PayHOA, a previously bootstrapped Kentucky-based startup that offers software for self-managed homeowner associations (HOAs), is an example of how real-world problems can translate into opportunity.

It just raised a $27.5 million Series A round in an environment where nearly $30 million Series A rounds are no longer common.

PayHOA founder and CEO Mike Bollinger has been putting his finance degree to good use. The entrepreneur started PayHOA in 2018 after selling two other companies — LegFi.com, a startup focused on fraternity and sorority financial management and File990.org, which catered to nonprofit tax compliance needs — to Togetherwork in 2018.

Bollinger says experience working with volunteer-based organizations fueled his desire to create PayHOA.

“While larger companies catered to professional property managers, self-managed HOAs struggled,” he told TechCrunch. “They were forced to cobble together solutions with unconnected tools or generic software not designed for their specific needs — some even came to us with shoe boxes of paper receipts.”

PayHOA’s SaaS offering acts as a “central hub” for association board members, handling finances, maintenance requests and communication with their communities, Bolinger says.

Notably, PayHOA says it is profitable (with positive EBITDA), which helps explain how it managed to land such a decent-sized Series A round in what remains a challenging fundraising environment, especially for non-AI startups. The 15-person startup notched year-over-over revenue growth of over 70%. It has more than 652,000 users, and makes money by charging a monthly subscription fee based on the number of units in the community. Prices start at $49 per month for HOAs with 25 units or less. Self-managed HOAs account for 30% to 40% of community associations, made up of 2.5 million volunteer board members.

The decision to raise outside capital for the first time stemmed from PayHOA reaching a critical inflection point, according to Bollinger. 

“We’d found product market fit and were growing at a rapid rate,” he told TechCrunch. “The additional capital and investor guidance will guide the business to the next level.”
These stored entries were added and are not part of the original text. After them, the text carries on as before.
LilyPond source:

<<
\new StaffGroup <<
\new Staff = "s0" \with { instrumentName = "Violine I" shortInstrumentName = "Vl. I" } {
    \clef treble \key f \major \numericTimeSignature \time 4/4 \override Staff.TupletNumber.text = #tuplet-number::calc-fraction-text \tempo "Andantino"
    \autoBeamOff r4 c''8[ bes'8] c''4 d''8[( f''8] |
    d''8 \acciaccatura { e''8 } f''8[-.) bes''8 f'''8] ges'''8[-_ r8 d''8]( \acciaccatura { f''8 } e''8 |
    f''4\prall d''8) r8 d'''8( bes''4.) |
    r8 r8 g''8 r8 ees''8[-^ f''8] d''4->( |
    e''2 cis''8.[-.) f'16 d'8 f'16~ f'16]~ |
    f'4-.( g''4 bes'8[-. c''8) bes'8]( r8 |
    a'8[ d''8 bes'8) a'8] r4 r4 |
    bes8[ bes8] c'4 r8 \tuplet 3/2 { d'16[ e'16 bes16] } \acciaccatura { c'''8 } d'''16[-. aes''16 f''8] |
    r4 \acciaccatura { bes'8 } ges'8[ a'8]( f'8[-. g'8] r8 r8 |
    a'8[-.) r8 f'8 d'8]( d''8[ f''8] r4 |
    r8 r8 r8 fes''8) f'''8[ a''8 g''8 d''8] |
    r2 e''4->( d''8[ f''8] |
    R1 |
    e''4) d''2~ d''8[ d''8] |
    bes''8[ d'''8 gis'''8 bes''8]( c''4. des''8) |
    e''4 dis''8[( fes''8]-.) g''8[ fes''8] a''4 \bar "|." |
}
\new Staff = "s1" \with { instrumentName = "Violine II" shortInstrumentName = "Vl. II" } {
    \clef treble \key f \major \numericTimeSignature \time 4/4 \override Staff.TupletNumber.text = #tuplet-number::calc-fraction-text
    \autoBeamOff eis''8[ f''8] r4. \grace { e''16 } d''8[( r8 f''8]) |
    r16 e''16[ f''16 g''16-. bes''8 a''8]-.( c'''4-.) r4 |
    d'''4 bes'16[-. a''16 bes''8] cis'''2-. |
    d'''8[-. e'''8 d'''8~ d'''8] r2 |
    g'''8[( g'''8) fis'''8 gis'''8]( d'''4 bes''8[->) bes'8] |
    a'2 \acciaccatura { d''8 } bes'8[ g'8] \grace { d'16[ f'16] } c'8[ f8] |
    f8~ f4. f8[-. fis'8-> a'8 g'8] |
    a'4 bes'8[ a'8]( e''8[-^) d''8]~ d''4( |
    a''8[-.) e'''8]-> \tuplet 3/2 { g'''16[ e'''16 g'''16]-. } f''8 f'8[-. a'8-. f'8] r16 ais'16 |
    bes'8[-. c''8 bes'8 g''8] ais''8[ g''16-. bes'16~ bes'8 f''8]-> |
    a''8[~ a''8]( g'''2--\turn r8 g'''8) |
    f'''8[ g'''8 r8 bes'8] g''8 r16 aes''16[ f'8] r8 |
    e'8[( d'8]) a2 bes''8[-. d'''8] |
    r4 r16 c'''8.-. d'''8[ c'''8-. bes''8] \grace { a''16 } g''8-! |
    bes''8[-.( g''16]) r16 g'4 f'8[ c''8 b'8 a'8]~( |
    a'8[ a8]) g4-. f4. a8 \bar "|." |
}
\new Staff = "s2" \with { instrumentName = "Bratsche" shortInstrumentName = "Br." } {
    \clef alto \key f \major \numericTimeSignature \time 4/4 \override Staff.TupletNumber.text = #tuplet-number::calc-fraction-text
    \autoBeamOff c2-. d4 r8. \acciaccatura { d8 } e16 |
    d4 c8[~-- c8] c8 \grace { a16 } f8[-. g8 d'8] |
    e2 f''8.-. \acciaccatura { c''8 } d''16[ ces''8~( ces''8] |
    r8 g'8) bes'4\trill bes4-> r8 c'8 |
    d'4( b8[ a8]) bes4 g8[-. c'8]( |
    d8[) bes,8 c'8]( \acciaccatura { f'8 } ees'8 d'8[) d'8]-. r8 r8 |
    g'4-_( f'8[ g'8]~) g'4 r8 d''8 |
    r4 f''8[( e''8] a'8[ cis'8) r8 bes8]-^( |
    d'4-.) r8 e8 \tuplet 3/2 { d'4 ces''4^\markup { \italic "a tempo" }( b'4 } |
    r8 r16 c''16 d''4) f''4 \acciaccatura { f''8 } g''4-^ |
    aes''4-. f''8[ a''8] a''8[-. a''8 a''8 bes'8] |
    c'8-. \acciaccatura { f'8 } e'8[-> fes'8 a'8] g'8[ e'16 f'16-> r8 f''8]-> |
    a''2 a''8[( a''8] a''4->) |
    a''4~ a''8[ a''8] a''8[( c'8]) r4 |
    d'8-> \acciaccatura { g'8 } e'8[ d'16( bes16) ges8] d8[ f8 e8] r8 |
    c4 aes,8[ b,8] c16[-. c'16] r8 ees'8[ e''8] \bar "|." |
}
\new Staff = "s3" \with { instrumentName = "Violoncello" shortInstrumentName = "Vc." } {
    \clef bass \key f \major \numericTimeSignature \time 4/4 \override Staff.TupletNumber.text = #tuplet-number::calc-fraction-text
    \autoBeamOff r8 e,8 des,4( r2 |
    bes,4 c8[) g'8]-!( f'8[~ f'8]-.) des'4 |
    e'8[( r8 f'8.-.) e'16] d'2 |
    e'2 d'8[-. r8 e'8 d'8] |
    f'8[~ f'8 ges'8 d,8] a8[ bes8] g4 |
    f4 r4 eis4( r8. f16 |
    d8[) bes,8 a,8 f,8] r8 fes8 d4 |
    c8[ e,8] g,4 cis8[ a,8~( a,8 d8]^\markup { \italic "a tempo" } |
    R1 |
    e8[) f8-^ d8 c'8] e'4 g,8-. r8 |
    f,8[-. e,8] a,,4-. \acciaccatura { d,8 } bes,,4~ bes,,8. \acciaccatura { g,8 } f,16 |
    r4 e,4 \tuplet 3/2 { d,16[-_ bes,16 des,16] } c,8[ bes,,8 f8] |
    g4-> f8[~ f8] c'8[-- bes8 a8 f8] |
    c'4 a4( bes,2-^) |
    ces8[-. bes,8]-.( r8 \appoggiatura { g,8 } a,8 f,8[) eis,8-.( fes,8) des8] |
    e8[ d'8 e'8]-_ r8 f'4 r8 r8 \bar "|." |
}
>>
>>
The new funds will mostly go toward product development and hiring. PayHOA has plans to grow its team by 40% across engineering, sales and support. Today, the company also announced a Payables module, which Bollinger said uses Optical Character Recognition (OCR) technology to automatically scan and extract data from invoices. PayHOA has processed more than $1.6 billion in invoices since 2018.

Looking ahead, PayHOA doesn’t have plans to expand outside of community management, but Bollinger has noticed an increased number of property management companies signing up for the platform — opening up the company’s total addressable market. 

“Many HOAs manage their communities themselves, and for too long, their needs haven’t been fully addressed,” Peter Fallon, a general partner at Elephant Ventures, the firm that led the round, said in a written statement. “PayHOA recognizes this gap and provides a comprehensive platform designed specifically for self-managed HOAs. This empowers them to access powerful tools typically reserved for larger communities.”